● Passage shown:
I woke up around 6:30 am and proceeded to eat breakfast and to establish some times to interview people for the day, in between observing CTD casts and popping into the dry lab. Soon after lunch I interviewed the Chief Medical Officer and got a tour of the on board hospital which is equipped to handle many kinds of emergencies. The chief medical officer is LTJG Mike Futch.  While on board he is in charge of handling any emergencies that may occur. Most common emergencies include sea sickness and if someone needs treated for that he can prescribe medication, administer shots, and treat dehydration that may occur from people regurgitating.  He likened sea sickness to the feeling you would get if you were stuck on an elevator going up and down continuously until you got sick. LTJG Futch is authorized to do any lifesaving technique, but he is also in charge of handling medical questionnaires for members of the ship, weekly sanitation and safety checks, and handling inventory in the medical lab. Proximity to a port determines if a ship is assigned a medical officer (if more than 2 days from a port, then a med. officer is assigned), otherwise other members of the ship are trained for medical emergencies as well.

Working in the lab
Working in the lab

LTJG Futch recommends anyone who would like a job like his to major in chemistry or biology in college, attend physician’s assistant school, and specialize in emergency programs.  He is an employee of the United States Public Health Service (the Surgeon General is the leader of this group) which deploys medical personnel to all federal agencies including NOAA, Coast Guard, prison system, Indian affairs, to just name a few. He will spend roughly 200 days at sea this year and he comments that the best part of his job is getting see parts of the world that many others don’t see, the pay is good, and you get to function almost like your own boss because there is usually only one or two at most medical officers assigned to a ship.

● Supplied information:
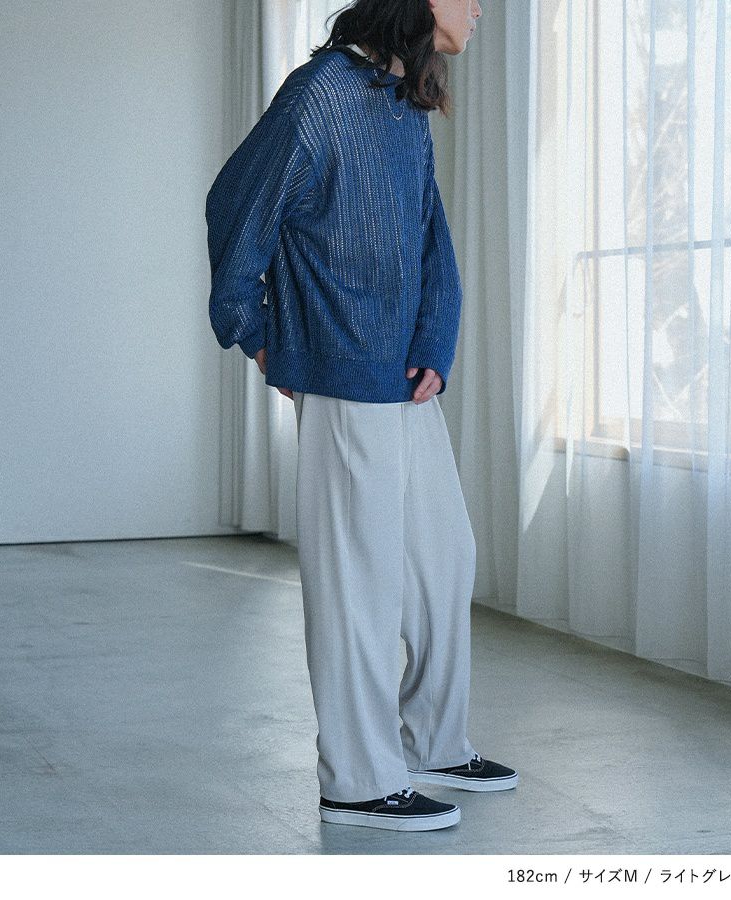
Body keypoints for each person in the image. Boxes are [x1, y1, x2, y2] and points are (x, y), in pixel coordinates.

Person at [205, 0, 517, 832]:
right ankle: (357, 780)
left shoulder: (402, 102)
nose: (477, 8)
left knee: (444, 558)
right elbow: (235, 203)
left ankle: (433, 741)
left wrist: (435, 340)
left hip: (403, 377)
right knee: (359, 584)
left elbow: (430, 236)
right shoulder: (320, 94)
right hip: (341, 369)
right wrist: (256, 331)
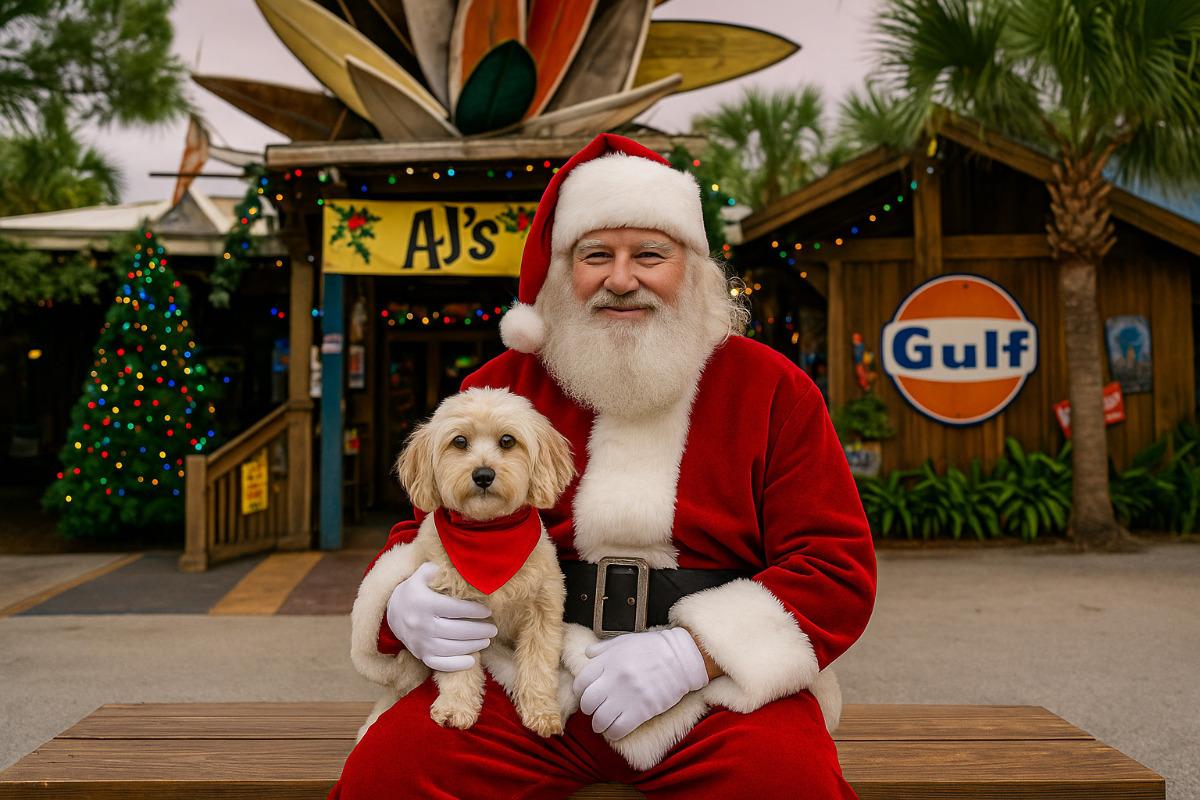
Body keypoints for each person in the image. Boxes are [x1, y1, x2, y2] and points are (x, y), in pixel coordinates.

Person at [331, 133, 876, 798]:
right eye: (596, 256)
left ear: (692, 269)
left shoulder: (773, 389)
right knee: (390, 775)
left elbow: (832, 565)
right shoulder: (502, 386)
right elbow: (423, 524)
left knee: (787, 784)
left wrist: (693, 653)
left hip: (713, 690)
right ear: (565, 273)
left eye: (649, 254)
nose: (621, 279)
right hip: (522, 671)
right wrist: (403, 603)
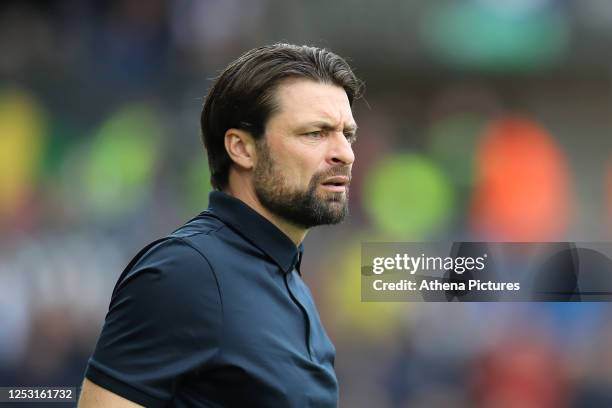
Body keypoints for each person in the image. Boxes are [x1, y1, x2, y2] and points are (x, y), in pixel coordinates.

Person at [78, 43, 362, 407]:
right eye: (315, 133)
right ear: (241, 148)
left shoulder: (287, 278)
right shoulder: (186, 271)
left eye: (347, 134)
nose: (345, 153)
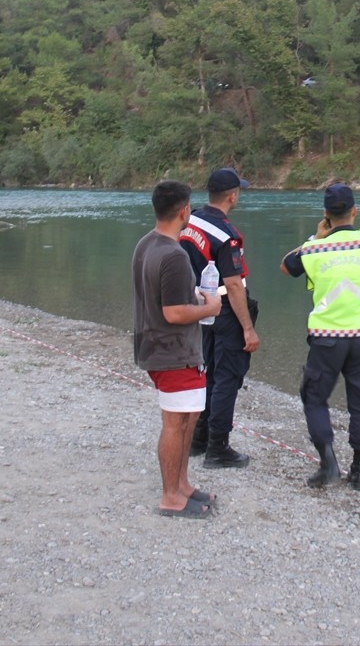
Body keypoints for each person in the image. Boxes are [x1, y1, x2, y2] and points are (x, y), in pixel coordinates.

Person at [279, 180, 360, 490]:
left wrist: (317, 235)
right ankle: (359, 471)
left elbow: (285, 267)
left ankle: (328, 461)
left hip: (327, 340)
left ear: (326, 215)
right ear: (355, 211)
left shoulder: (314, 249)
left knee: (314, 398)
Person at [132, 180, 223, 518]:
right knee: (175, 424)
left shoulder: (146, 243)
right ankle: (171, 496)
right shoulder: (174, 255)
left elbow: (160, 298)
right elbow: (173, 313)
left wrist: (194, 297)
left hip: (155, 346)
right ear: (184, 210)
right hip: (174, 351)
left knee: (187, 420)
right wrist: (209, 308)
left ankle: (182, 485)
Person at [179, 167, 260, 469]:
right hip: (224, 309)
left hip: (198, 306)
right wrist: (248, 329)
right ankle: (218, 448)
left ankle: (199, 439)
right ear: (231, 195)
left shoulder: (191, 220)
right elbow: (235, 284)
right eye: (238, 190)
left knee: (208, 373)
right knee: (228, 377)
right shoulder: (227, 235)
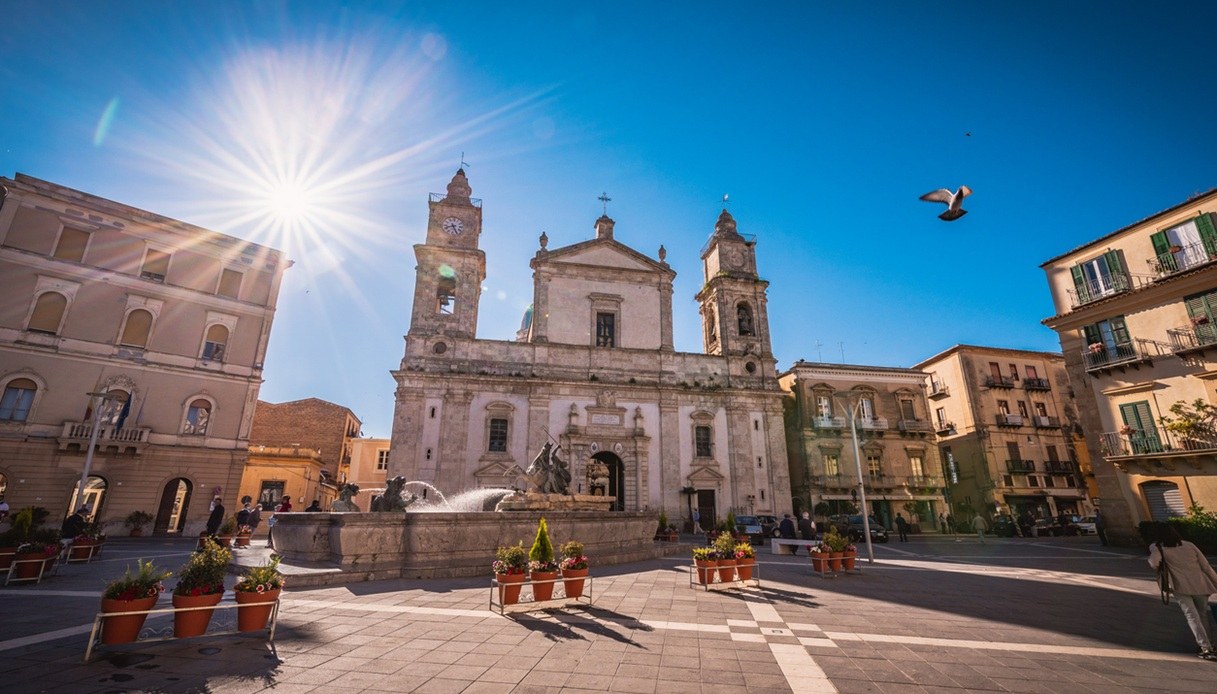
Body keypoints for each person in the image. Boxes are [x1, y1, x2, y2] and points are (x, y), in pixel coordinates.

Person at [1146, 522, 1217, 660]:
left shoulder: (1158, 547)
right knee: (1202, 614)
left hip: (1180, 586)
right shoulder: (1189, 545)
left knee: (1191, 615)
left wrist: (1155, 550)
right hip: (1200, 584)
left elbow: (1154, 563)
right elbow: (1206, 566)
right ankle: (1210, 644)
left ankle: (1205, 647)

...

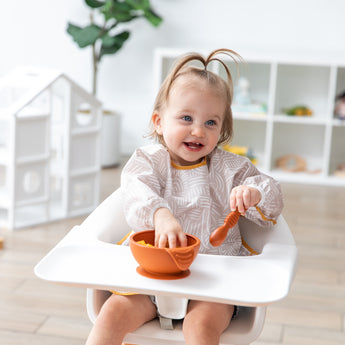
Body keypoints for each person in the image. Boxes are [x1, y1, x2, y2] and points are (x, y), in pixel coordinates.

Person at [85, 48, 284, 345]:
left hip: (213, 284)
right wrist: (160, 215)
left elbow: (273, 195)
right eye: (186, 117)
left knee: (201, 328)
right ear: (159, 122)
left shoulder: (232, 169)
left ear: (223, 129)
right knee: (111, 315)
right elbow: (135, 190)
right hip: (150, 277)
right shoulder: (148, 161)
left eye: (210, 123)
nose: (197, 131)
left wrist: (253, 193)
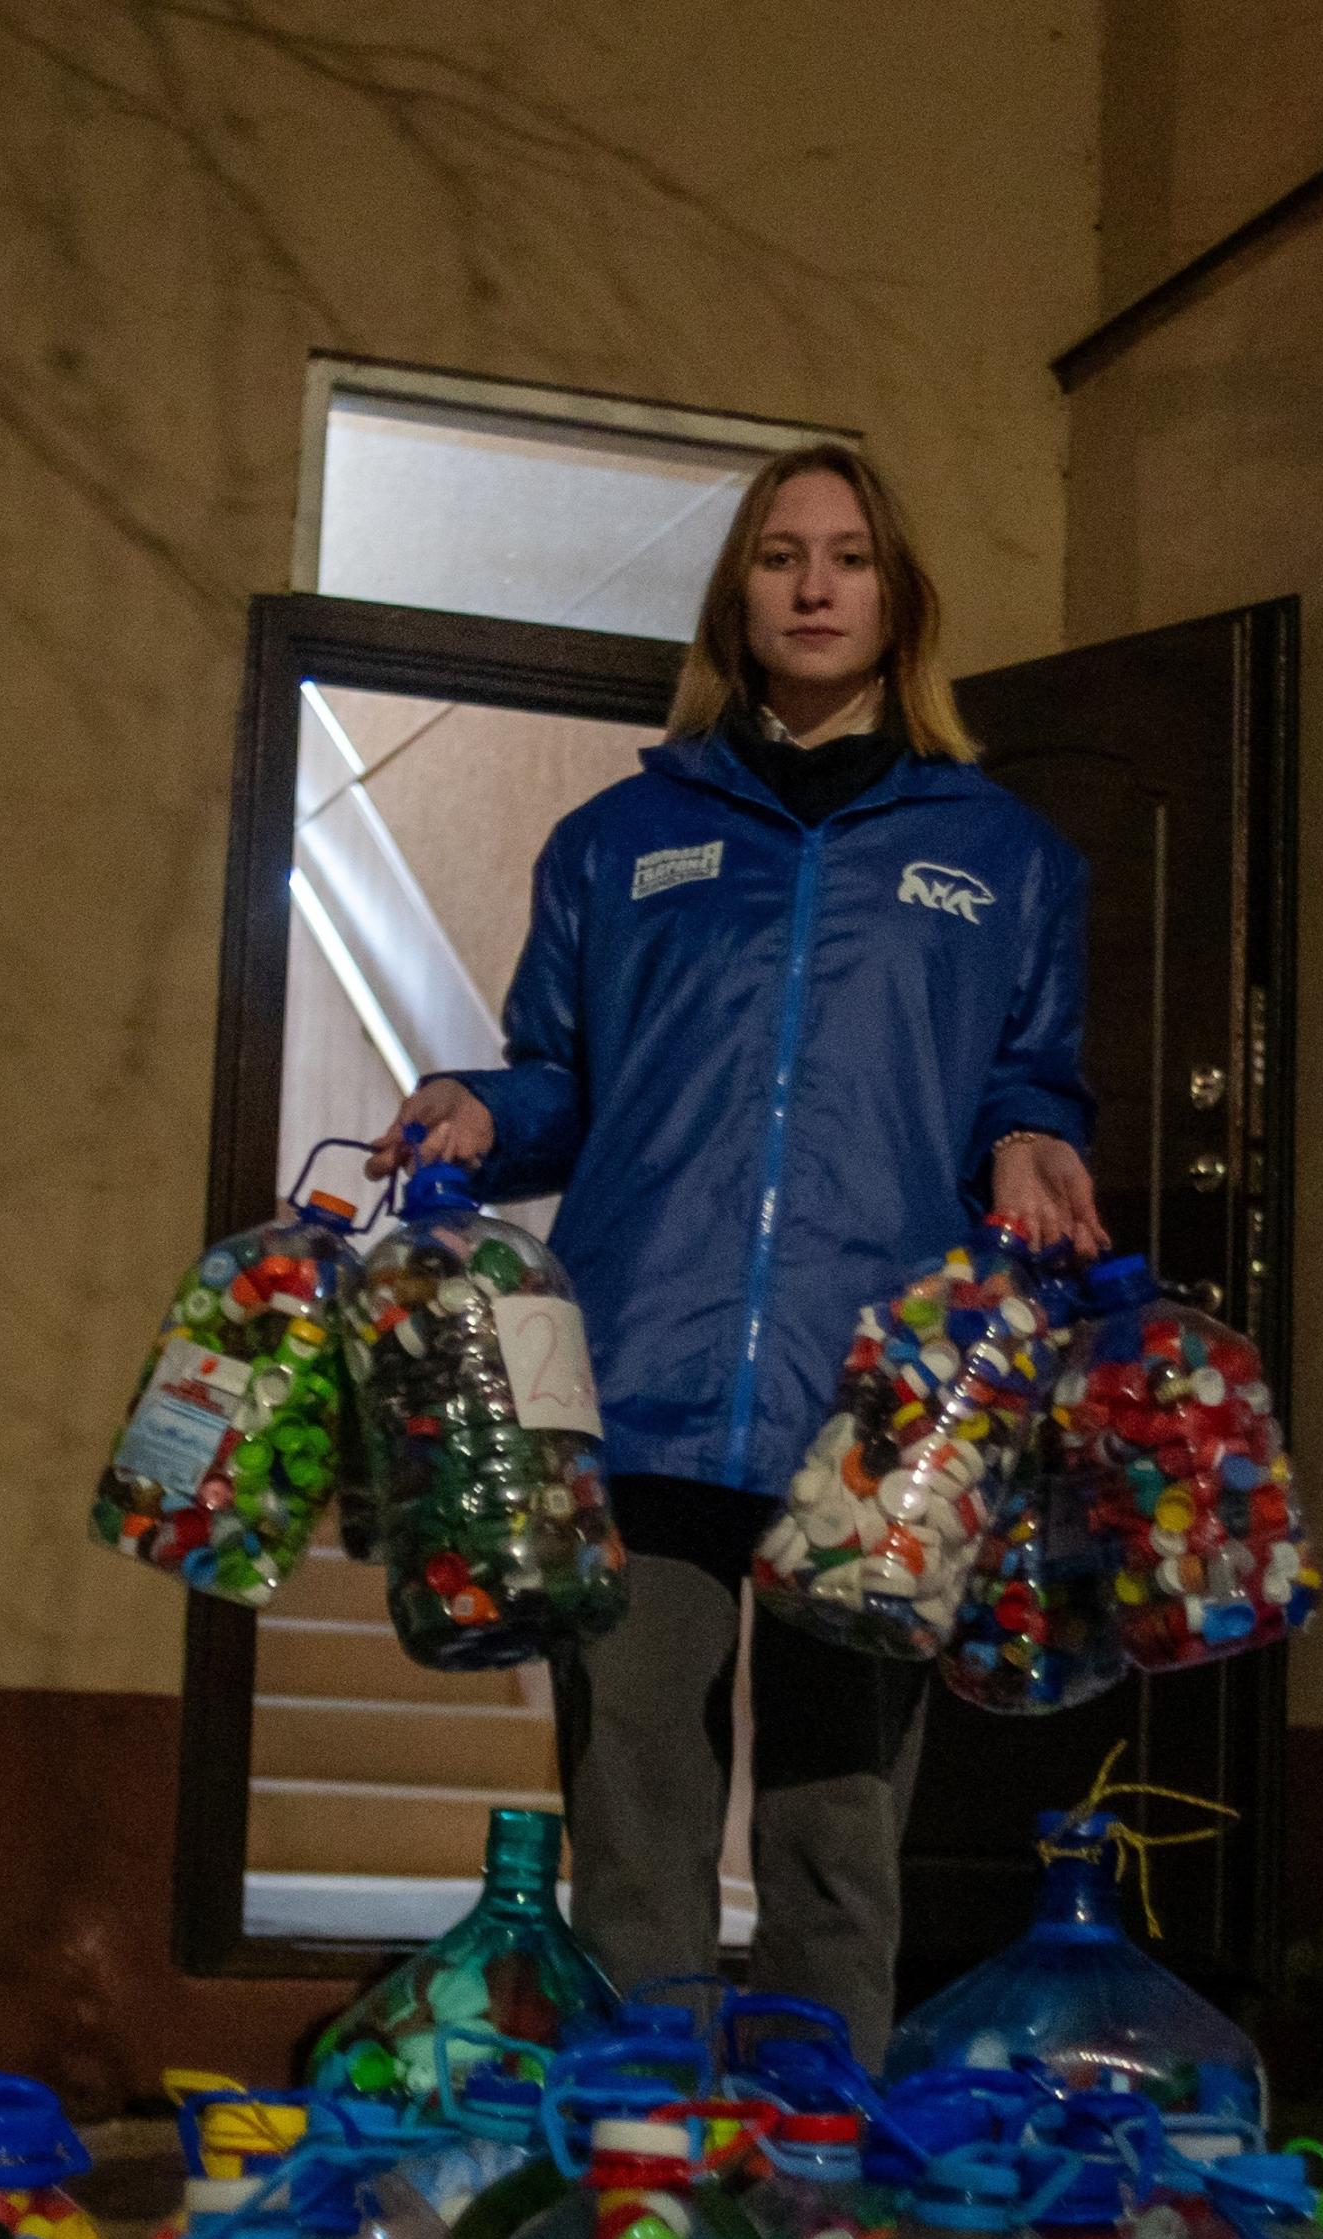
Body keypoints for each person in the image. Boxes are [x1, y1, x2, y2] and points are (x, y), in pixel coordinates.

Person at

● Things to do:
(a) Which federal agencies does the medical officer passage name as ones the United States Public Health Service deploys medical personnel to?
(b) Extend the medical officer passage, beginning right after its final sentence.

● Responses for each task:
(a) NOAA, the Coast Guard, the prison system, and Indian affairs.

(b)
I then proceeded to the science lab to get a first hand look at the computer system where data is filtered into from the onboard sonar systems.  The senior surveyor and another surveyor spoke to me about the details aforementioned.  I next interviewed Joyce Miller, Senior Survey Scientist, about her background and duties.  Her job is to plan surveys, train new surveyors, and process data.  She is at sea for 60-150 days a year depending on the projects she is working on. She comments that her most important piece of equipment is the computer and that any students who might be interested in this type of career should study oceanography (physics, biology, chemistry, geology) and heavily concentrate in computers.  She feels a surveyor should be flexible, because things often don’t go according to plan, and that this job offers a lot of challenges and movement.

Eventually I attended the launch of another CTD cast and ate lunch. The ship hasn’t stopped, except for the occasional CTD cast for 30-40 minutes, because our late start has put us behind and there are 2 contractors aboard who need to be dropped off by a certain date at one of the islands to catch a plane. The afternoon was spent writing logs and lesson plans.  Finally, I will go up on the bridge to interview the Operations officer and other officers employed by NOAA so I can give my fourth grade students a sense of the various jobs and people needed aboard a research ship to make it run smoothly. I am happy to report I don’t seem to be sea sick at all, which makes me very happy, because many of the people on board are still trying to get their “sea legs!” To this point the seas have not been very rough though!

QUESTION OF THE DAY for my fourth grade students:  The scientists on board are compiling data to create benthic habitat maps.  What does the word benthic mean? What could maps like these be used for in the future?